#### Work to complete:
Duplicate the passage from the dataset description, starting at "Detail of the" and ending at "and (2) Phishing.zip(7.3GB)".

Text shown: Begin

LegitPhishSet Dataset – A Phishing and Legitimate Dataset for Rapid Benchmarking
The legitPhishSet Dataset contains a total of 30,000 samples of webpages, namely, 15,000 legitimate samples and 15,000 phishing samples. All webpage elements (i.e., images, URLs, HTML, screenshot and WHOIS information) are organized according to different folder for each sample. Anti-phishing research is one of the active research fields in information security. Most of the researches are using their own dataset for the experiment. This makes the benchmarking become challenging and inefficient. The main objective of this project is to propose and construct a standard offline dataset that is universal and suitable for a wide range of anti-phishing researches. The dataset encompasses samples of phishing and legitimate webpages with a distribution of 50 percent each type. In order to make the dataset as comprehensive as possible, the project has considered major anti-phishing researches from the literature and performed a thorough investigation. The works include identifying the raw elements needed, source of the sample, size and influencing factor on the dataset that form the basis criteria for the dataset construction. The final outcome of this project is a readily downloadable dataset that has 30,000 samples of phishing and legitimate webpages. The samples in the dataset consist of all the required elements that have been used in different researches from the literature. The dataset will be useful and suitable for a wide range of anti-phishing researches in conducting the benchmarking as well as beneficial for a research to conduct a rapid proof of concept experiment.
Detail of the dataset:Size: 64GB Folder Structure: 2 folders (1st folder with 150 zip files and 2nd 15 zip files)
Contains 2 large zip file: (1) Legitimate.zip (56GB) and (2) Phishing.zip(7.3GB)

Text shown: End
Input data: Begin

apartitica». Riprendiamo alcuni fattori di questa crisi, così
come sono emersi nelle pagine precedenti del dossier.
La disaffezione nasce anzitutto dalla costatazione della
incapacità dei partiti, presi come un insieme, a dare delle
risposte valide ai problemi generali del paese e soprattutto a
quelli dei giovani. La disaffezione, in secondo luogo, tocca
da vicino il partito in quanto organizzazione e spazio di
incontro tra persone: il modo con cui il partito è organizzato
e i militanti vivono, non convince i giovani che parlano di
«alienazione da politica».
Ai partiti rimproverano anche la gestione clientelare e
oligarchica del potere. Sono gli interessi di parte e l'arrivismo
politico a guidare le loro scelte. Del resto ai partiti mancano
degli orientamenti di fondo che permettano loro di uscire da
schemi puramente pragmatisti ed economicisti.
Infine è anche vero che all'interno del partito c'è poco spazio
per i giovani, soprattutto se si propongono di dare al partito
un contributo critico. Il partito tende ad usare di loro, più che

Input data: End

#### Answer to this exercise:
Detail of the dataset:Size: 64GB Folder Structure: 2 folders (1st folder with 150 zip files and 2nd 15 zip files)
Contains 2 large zip file: (1) Legitimate.zip (56GB) and (2) Phishing.zip(7.3GB)